The churches are hell

I once served on the board of deacons at a church in Rock Island, Ill.  It was a church that was attended by most of the faculty of the Lutheran School of Theology,  which has since moved to the University of Chicago campus, and the faculty from Augustana College, of which I was one. Standing Rock native Vine Deloria, Jr., earned a degree from the seminary when it was in Rock Island.  

I still belong to a church, but haven't attended in a long time. The role of churches and schools in forming the American democratic culture is a powerful, inspiring story.  But like many people, I am estranged from organized religion.  Our schools have been diminished by the right-wing effort to make them subservient to the one percent by turning them into corporate indoctrination centers.  What genuine education is offered is provided by teachers who struggle daily to carry their mission as defined by the history of American education, not by conservative school boards that try to purge the curricula of the humanities and established science.  As for the churches, many have turned against the teachings of the Christ for whom they are named.  Many so-called Christians could not hold Christian doctrine as presented by Christ in their systems if it was emulsified and pumped up their asses in liquid form.  They call themselves a Christian nation and quote the scripture according to Mein Kampf.
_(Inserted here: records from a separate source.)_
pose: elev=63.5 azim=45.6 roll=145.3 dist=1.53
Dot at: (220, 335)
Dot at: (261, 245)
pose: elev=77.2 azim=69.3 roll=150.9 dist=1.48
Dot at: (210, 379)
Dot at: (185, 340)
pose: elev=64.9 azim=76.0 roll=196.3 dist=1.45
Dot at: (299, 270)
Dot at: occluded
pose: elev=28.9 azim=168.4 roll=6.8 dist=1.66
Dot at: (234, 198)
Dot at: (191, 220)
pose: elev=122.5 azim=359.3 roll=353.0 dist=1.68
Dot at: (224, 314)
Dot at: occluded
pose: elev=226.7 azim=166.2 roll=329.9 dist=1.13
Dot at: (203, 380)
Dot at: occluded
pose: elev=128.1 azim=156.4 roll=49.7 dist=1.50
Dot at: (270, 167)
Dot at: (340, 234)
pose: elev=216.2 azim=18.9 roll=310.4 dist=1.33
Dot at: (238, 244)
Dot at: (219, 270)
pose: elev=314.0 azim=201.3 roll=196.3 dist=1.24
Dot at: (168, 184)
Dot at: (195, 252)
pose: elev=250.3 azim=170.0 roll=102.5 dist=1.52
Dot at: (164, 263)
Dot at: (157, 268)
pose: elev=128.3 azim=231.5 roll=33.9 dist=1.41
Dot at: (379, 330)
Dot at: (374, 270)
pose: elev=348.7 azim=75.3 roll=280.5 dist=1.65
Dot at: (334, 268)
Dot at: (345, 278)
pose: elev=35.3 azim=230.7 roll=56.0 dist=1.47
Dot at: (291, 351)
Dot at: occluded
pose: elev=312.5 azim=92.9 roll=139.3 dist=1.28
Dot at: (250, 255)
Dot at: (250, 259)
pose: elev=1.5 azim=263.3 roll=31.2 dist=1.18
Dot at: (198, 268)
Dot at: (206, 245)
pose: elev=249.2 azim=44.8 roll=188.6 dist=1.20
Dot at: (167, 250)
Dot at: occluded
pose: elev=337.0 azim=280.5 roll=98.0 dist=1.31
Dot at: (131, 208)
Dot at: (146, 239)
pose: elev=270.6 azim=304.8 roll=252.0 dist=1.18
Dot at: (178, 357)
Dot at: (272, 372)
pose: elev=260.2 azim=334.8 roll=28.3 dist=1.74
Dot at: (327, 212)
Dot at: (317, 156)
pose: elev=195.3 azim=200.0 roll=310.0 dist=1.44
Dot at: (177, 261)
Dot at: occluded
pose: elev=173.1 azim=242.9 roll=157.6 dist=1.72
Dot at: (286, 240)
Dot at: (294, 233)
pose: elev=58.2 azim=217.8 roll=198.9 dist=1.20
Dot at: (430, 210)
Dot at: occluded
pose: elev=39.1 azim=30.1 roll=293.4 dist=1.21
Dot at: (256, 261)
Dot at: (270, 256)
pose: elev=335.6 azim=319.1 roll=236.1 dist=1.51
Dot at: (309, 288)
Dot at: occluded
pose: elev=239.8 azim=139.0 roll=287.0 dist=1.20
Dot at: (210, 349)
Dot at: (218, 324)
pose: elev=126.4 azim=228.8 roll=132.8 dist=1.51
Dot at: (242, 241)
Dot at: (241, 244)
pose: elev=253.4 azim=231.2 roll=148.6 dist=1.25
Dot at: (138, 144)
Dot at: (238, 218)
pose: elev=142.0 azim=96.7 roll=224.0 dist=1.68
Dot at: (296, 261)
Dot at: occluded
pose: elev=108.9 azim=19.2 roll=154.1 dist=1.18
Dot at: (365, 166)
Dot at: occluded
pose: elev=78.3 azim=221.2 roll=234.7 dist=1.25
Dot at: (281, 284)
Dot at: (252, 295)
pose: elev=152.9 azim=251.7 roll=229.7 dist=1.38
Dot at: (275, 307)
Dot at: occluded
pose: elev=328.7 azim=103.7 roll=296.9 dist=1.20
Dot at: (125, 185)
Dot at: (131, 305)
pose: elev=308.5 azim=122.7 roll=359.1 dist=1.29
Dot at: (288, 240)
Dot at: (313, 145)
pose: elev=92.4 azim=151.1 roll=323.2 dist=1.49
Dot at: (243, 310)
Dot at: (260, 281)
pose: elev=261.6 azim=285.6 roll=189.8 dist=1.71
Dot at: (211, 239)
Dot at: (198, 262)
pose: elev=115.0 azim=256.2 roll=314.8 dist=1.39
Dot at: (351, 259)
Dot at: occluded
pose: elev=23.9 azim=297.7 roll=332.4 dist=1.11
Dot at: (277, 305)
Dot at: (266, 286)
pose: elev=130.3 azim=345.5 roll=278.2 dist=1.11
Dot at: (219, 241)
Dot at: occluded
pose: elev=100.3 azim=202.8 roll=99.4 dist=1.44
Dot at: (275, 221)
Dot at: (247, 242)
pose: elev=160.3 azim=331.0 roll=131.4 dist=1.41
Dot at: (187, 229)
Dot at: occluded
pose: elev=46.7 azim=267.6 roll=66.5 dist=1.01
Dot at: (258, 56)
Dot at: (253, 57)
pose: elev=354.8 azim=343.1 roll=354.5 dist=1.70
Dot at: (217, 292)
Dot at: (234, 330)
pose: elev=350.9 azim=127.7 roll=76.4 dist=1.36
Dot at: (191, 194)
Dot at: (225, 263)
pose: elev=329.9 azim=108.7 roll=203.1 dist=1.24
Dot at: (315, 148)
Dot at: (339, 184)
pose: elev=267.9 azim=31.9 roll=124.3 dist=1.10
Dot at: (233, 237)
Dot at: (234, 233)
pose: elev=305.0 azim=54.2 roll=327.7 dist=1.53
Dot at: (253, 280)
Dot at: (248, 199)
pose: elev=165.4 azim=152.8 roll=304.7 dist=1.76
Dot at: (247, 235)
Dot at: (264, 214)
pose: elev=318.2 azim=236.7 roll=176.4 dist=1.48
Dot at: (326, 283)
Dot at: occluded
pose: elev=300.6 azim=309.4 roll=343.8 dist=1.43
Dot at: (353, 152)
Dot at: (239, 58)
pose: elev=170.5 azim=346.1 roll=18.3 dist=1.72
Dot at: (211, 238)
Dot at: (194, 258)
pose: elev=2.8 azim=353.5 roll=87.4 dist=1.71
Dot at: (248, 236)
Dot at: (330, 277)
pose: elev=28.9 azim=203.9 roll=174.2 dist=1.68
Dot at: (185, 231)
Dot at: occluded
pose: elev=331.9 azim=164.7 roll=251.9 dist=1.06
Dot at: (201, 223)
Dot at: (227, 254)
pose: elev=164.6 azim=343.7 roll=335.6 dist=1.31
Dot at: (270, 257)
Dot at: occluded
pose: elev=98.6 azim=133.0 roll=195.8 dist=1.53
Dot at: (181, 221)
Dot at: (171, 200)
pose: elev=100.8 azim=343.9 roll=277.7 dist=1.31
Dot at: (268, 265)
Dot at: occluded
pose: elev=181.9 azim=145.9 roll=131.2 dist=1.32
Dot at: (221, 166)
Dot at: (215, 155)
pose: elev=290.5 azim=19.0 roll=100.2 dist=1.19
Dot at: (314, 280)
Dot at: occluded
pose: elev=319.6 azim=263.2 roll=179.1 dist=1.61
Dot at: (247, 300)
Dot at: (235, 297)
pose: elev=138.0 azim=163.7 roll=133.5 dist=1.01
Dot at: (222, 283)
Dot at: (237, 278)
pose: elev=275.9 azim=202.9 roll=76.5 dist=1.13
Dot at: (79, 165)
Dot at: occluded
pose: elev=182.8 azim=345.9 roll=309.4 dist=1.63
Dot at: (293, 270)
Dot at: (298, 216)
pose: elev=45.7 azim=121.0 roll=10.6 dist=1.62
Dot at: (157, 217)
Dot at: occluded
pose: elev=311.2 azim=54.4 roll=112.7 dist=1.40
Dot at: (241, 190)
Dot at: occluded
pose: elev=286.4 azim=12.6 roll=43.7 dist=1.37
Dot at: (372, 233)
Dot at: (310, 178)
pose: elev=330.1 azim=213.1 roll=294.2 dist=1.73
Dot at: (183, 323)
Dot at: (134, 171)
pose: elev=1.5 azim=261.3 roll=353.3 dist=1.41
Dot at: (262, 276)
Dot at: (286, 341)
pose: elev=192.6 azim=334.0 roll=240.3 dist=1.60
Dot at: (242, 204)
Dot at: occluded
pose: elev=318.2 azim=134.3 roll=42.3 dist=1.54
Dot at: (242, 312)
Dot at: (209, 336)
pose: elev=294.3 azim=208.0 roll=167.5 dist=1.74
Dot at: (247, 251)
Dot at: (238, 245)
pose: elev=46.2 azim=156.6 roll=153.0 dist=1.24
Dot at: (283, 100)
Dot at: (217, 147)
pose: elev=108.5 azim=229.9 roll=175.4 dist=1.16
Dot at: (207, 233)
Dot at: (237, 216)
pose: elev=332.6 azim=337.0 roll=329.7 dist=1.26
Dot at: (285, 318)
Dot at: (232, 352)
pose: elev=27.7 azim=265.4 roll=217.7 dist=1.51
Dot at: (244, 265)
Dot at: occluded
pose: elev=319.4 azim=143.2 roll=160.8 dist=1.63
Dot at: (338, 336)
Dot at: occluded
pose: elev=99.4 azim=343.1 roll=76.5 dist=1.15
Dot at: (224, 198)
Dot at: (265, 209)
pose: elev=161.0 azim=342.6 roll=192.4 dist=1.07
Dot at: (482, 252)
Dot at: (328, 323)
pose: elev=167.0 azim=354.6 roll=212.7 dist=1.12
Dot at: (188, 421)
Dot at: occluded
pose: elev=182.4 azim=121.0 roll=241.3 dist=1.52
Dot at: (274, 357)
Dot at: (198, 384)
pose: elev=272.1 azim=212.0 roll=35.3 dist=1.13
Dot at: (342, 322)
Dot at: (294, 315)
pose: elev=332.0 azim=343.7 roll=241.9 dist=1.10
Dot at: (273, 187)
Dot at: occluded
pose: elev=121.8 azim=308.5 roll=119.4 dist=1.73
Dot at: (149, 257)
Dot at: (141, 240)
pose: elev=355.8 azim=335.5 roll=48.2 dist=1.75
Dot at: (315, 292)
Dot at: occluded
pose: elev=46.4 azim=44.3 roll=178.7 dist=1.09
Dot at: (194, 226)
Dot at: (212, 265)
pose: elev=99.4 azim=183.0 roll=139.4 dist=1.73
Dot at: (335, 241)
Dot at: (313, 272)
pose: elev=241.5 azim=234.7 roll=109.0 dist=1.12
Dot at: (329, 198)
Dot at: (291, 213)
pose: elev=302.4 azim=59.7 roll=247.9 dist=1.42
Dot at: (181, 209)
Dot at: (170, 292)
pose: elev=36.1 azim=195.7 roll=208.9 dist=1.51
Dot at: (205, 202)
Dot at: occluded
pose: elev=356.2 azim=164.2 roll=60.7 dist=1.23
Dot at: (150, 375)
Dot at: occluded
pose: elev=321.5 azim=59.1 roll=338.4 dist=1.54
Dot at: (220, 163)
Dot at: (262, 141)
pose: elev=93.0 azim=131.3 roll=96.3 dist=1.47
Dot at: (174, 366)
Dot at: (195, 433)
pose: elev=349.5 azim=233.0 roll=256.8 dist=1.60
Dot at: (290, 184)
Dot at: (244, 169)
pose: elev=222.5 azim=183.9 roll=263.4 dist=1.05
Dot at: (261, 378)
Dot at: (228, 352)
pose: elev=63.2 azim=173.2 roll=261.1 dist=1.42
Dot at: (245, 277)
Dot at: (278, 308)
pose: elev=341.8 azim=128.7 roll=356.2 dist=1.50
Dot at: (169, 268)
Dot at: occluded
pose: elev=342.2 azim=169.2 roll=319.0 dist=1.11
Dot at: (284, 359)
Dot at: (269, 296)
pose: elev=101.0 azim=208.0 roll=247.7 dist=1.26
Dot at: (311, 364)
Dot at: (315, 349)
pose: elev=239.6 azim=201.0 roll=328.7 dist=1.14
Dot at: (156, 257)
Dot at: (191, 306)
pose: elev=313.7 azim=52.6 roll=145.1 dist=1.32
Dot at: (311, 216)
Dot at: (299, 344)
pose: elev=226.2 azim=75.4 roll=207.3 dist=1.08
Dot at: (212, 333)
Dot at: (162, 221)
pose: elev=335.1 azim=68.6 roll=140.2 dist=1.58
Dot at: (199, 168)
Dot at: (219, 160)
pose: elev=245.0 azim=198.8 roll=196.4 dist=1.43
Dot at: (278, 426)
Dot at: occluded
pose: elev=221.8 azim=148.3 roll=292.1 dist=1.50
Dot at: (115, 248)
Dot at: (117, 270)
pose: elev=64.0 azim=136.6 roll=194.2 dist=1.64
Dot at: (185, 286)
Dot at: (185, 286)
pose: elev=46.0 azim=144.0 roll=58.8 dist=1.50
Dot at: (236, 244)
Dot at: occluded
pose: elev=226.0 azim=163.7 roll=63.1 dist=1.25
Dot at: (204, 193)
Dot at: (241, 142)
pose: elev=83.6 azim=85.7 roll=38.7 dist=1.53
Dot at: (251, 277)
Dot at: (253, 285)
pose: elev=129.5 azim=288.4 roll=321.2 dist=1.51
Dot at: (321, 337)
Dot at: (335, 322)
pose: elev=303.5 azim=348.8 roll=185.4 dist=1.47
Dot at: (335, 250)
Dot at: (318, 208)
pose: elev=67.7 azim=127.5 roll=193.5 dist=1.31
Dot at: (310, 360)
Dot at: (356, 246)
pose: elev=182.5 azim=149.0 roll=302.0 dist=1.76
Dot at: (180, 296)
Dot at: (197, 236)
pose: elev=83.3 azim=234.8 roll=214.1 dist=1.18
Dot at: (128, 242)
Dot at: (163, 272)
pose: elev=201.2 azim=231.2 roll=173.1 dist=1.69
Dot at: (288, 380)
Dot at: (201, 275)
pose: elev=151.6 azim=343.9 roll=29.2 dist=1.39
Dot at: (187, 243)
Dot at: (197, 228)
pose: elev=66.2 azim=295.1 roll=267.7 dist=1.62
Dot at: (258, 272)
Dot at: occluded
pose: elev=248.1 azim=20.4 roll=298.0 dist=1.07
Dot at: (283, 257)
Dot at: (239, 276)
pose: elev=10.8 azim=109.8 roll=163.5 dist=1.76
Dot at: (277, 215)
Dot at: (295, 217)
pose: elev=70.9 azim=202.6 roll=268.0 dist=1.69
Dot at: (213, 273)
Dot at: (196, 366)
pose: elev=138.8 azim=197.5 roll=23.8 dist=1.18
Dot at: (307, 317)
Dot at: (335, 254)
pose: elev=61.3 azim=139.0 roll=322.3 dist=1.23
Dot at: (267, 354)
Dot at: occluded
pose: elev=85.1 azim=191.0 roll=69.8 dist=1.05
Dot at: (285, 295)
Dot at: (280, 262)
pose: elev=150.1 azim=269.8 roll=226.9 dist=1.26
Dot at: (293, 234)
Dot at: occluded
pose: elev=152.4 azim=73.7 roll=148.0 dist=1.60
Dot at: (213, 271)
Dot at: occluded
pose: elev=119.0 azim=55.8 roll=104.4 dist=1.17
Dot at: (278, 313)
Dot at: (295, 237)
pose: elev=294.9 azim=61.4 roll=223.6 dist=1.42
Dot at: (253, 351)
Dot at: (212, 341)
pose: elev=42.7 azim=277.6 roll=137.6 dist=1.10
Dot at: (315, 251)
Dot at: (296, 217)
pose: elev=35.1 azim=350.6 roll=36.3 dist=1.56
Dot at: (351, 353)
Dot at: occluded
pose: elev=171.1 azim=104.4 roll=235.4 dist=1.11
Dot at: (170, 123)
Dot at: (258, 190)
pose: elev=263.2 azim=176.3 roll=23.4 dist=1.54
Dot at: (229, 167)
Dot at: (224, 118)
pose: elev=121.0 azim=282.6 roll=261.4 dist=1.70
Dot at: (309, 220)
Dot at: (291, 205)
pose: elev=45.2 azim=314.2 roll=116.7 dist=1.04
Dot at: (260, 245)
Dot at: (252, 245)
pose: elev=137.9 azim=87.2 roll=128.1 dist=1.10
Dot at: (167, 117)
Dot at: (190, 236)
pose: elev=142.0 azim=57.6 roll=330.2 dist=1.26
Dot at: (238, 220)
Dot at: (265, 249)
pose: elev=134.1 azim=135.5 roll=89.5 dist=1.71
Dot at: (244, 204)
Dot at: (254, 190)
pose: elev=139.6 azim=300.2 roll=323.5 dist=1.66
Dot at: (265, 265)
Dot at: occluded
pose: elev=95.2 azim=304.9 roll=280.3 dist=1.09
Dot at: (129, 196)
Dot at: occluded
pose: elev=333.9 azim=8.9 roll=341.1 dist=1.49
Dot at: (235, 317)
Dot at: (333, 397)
The church I belonged to in Rock Island was five blocks from Augustana College and four blocks from the huge Farmall tractor plant.  A number of members expressed a desire to build a new church in a more suburban-like neighborhood.  A large Latino population was moving into the neighborhood, and the long-time residents were getting older. As a number of busy streets ran through the neighborhood and the railroad tracks were two blocks away, many transients were often in evidence. The pastor thought the church should accept a mission to serve the people in the neighborhood. The church became a site for the congregate meals for the elderly.  Vagrants often visited the church.  The pastor arranged if they stopped by when a meal was being served, they would be fed.  If they looked for a handout at other times, the pastor gave them meal tickets which could be redeemed at nearby restaurants or stores.  The church would the  pay for the meals or food.  I remember a Christmas Eve service when six or eight men in funky winter clothes showed up, attended the service, and then joined the congregation for the buffet afterward, filling their pockets with sandwiches, cookies, nuts, and candy.  Some members sniffed with indignation, but the pastor welcomed the men and encouraged them to take whatever they wished to make it through a Christmas Eve night.  The pastor also organized a group that would do grocery shopping for the elderly, particularly during the harsh winter months.  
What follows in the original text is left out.